On Sun, Jul 25, 2004 at 10:34:39PM -0400, Gregory Avedissian wrote:
That was linux fdisk I was talking about. It only shows the windows partition. sfdisk -l shows four partitions - one windows, and three empty ones, with no start or end cylinders. I'm not sure what that's about.
There are always 4 primary partition entries in the partition table in first sector of the drive (MBR). The unused ones are filled with zeros.
Disk /dev/hdb: 1123 cylinders, 255 heads, 63 sectors/track
That equals 18040995 sectors of 512 bytes/each = 9,236,989,440 bytes total.
Units = cylinders of 8225280 bytes, blocks of 1024 bytes, counting from 0
Taking the blocks as 1024 bytes, thats 9020497.5 blocks.

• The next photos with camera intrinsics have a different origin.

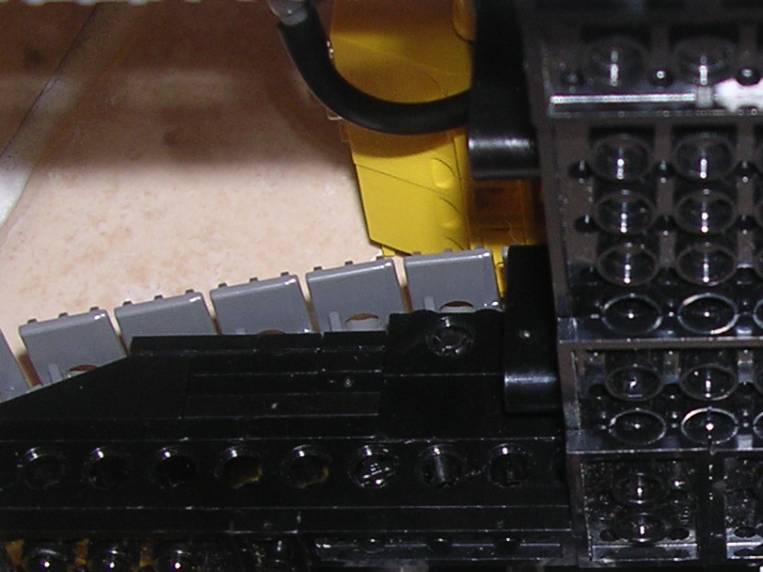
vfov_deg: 15.3
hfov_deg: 19.6
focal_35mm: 96
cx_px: 819
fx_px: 2116
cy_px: 472
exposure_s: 1/60.1
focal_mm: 5.8
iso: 100
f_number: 2.8
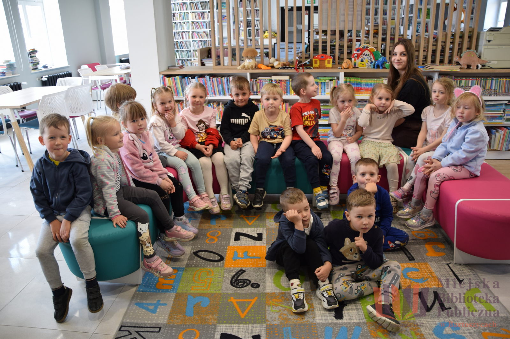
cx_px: 255
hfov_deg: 67.4
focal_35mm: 27
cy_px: 170
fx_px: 382
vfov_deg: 47.9
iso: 400
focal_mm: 18
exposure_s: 1/80
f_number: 4.5
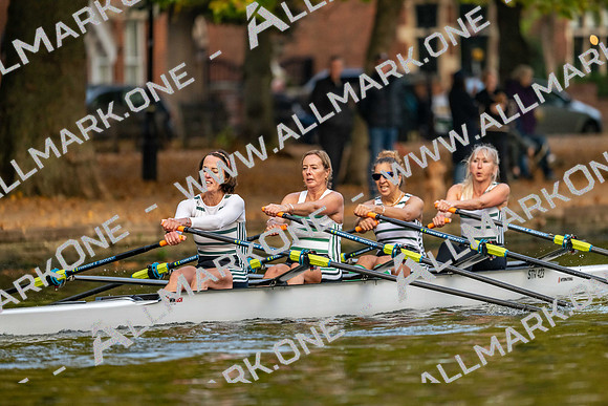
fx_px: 6757
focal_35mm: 400
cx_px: 304
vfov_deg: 3.4
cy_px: 203
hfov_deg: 5.2
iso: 2500
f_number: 4.5
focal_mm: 400
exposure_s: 1/2500
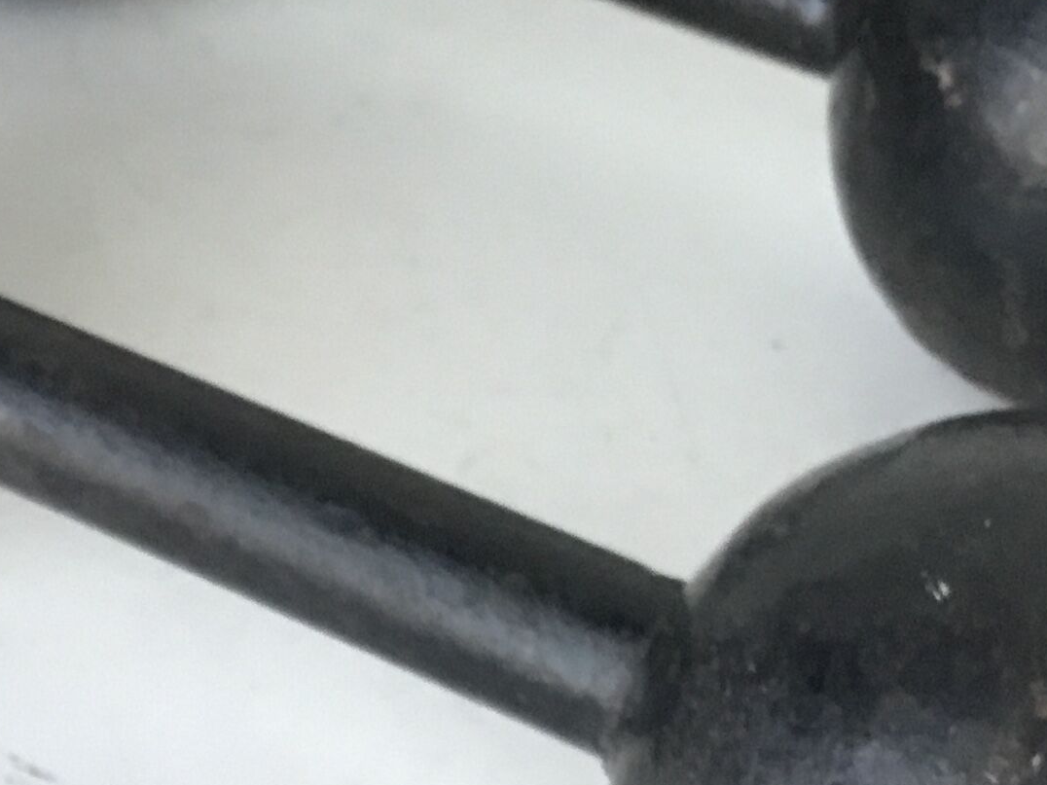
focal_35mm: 94
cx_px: 391
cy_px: 232
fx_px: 2843
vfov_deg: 15.7
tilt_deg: -36.8
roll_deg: +1.9
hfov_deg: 20.8
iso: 160
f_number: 2.4
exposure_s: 1/33
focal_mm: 3.3
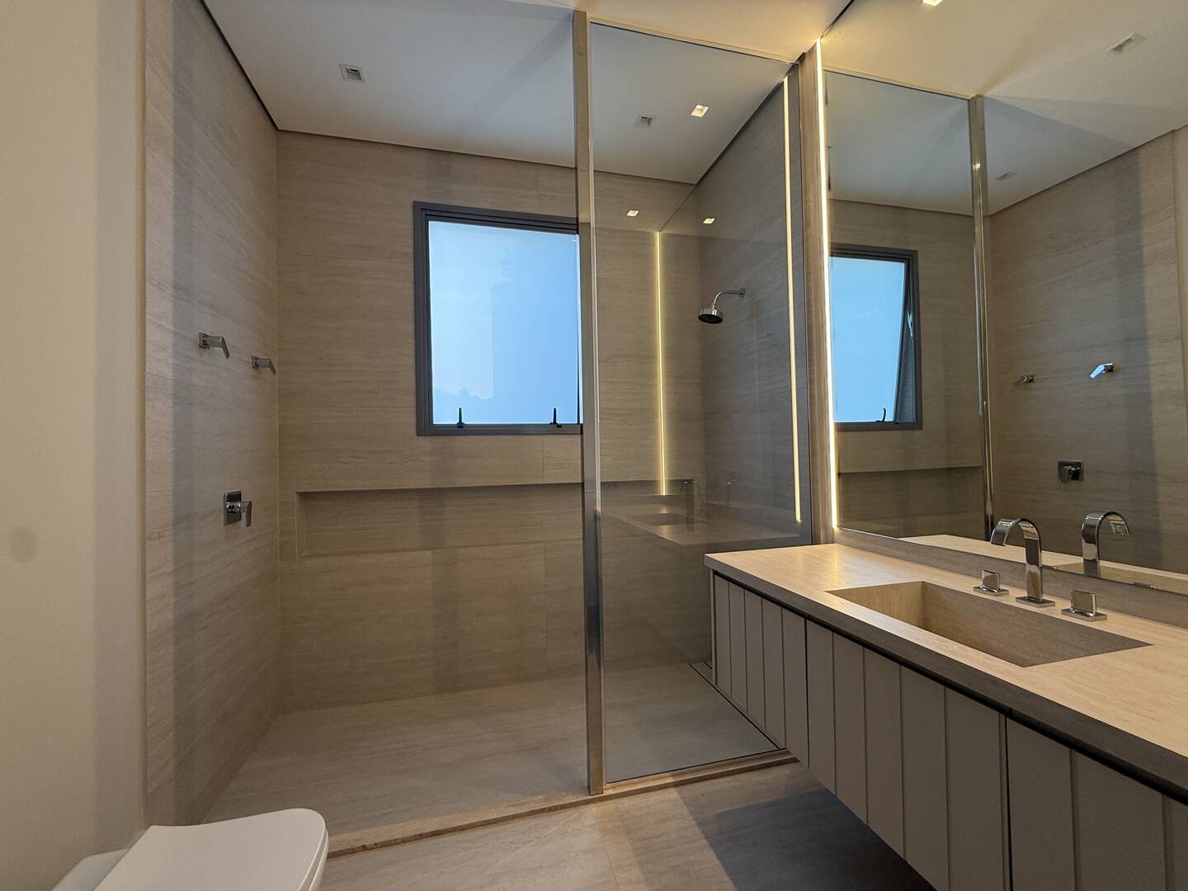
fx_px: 480
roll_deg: +0.8
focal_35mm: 14
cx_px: 594
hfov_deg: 102.1
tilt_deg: +2.0
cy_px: 446
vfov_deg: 85.7
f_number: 2.2
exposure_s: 1/99
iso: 64
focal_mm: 2.22
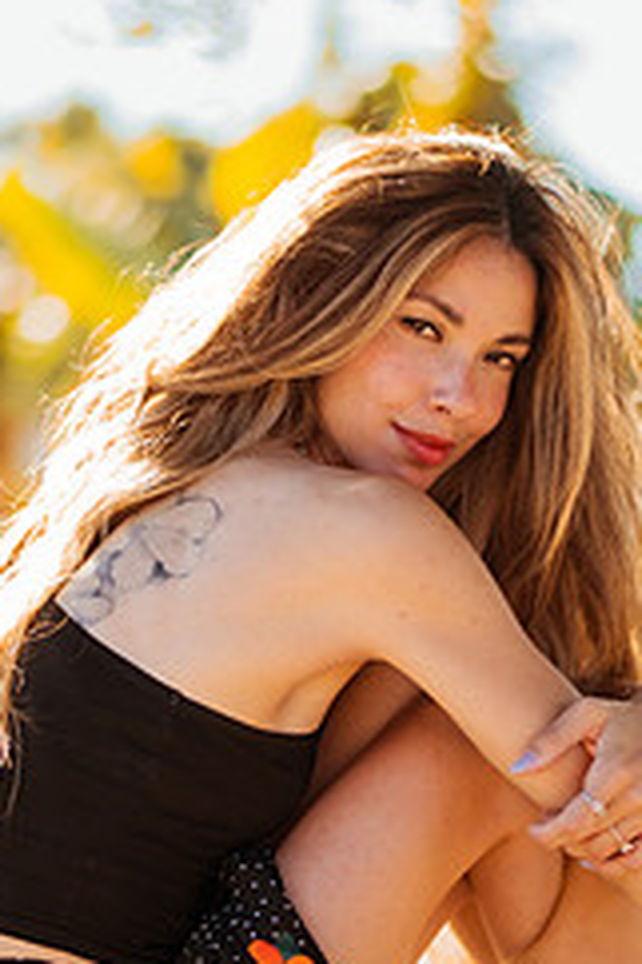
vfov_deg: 18.8
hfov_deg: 12.7
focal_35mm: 108
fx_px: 2893
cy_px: 725
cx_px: 379
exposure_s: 1/800
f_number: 1.4
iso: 50
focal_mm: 58
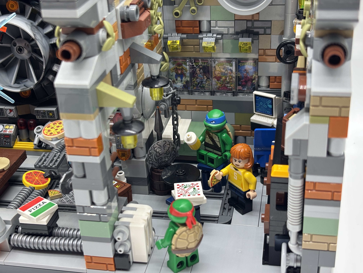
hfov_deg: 36.8
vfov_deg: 28.0
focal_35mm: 52
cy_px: 136
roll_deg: +3.6
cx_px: 182
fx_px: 545
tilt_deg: -29.0
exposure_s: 1/107
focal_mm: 5.96
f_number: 1.6
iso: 50
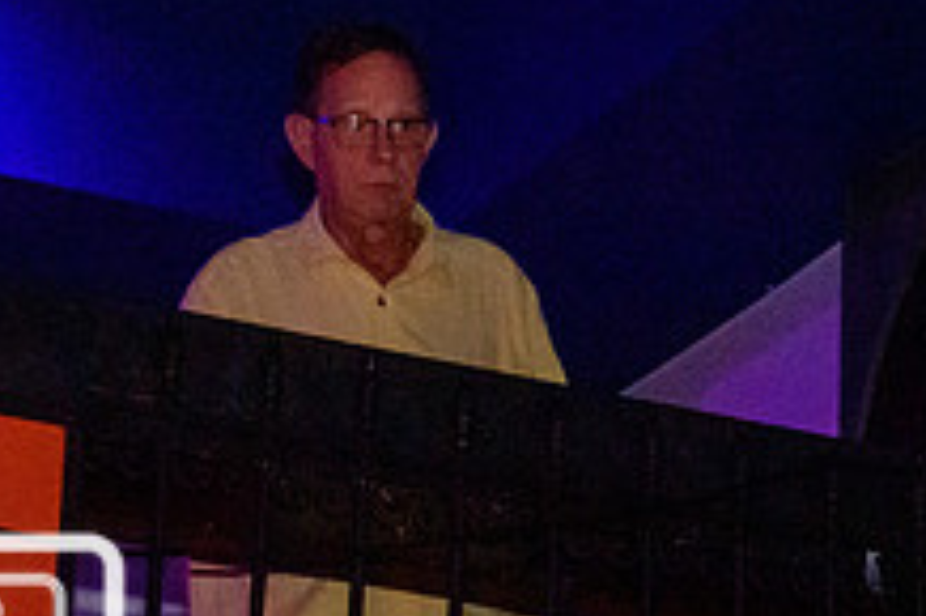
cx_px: 811
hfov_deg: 9.3
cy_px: 563
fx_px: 5654
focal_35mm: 220
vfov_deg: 6.2
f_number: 5.6
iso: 6400
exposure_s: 1/60
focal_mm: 55
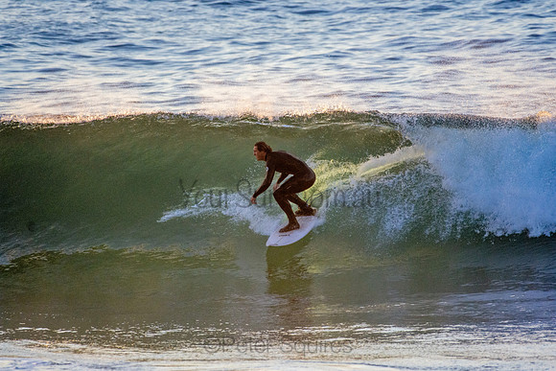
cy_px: 186
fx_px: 11586
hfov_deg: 2.7
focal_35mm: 750
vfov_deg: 1.8
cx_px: 278
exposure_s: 1/2000
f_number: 5.6
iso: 1400
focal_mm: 500
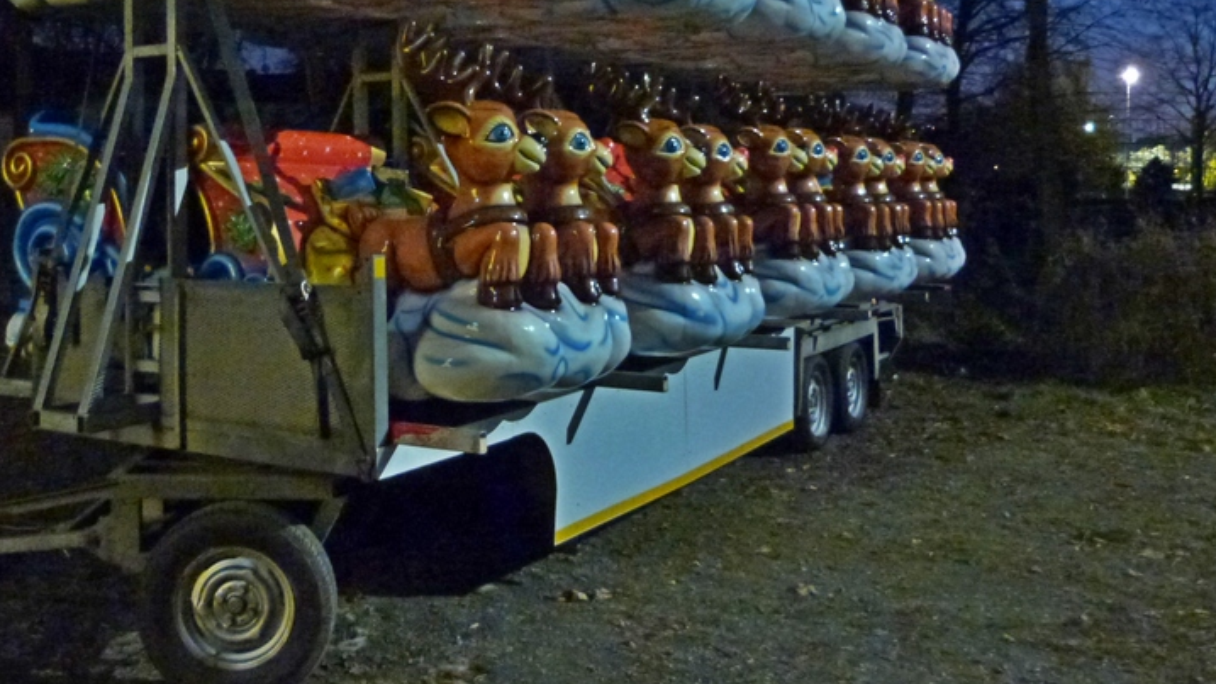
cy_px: 149
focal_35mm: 38
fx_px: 1225
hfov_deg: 51.8
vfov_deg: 30.5
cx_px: 404
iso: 800
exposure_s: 1/4
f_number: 2.8
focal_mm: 4.5
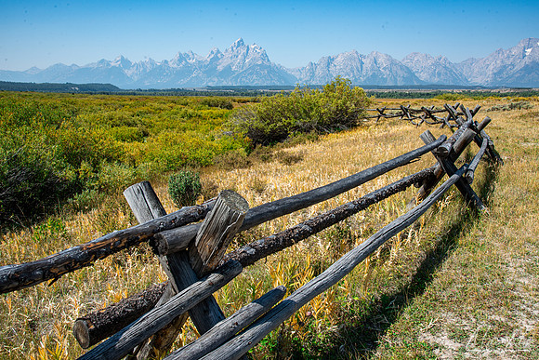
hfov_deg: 58.2
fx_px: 484
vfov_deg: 40.8
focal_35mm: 32
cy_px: 173
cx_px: 281
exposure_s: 1/125
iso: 100
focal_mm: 31
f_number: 13
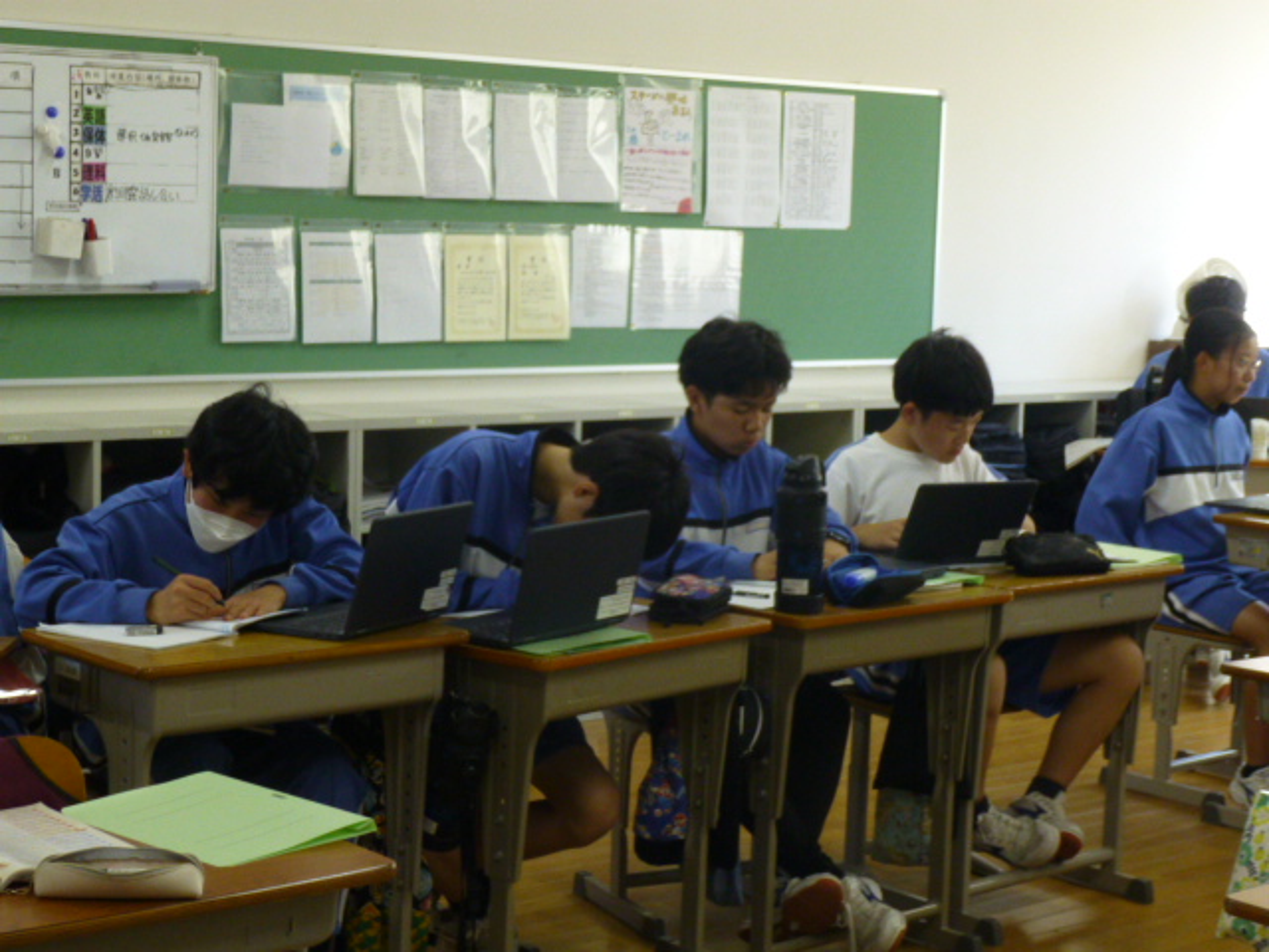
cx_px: 634
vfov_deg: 23.3
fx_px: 2310
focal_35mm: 63
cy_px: 476
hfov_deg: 30.7
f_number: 4.3
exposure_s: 1/125
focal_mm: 10.7
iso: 500
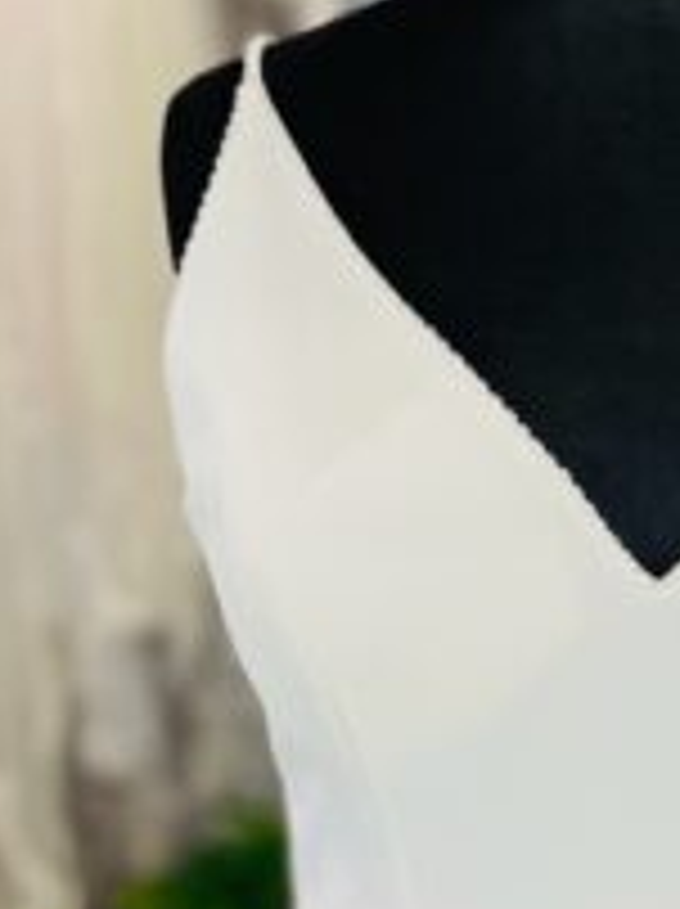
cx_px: 621
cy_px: 632
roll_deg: +1.0
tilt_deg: -12.7
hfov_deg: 25.6
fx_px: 1444
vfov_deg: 34.5
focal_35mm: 55
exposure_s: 1/100
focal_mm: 5.1
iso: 64
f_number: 1.6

Device Boot Start End #cyls #blocks Id System /dev/hdb1 * 0+ 1122 1123- 9020466 c Win95 FAT32 (LBA)
The Win95 partition is just about the entire disk, leaving only 31.5 1024-byte blocks left = 32,256 bytes. Where could any Linux partitions have fit?
OK, one more idea. Can I use the partition tool to set the partitions again without formatting them, and then be able to access them?
If you are absolutely sure of the correct start/end of all the partitions on the disk, then yes, you should be able to re-set them in the partition table and regain access to the data without formatting them. This is much more likely to happen if there are no extended partitions (hdb5 or higher). What happened to make Windows take over the entire disk? Are you sure /dev/hdb is still /dev/hdb, and didn't change due to a disk failure or recabling of the IDE bus? Is Windows 98 installed to /dev/hdb1? It is highly unusual to have Windows boot from anything other than /dev/hdaN.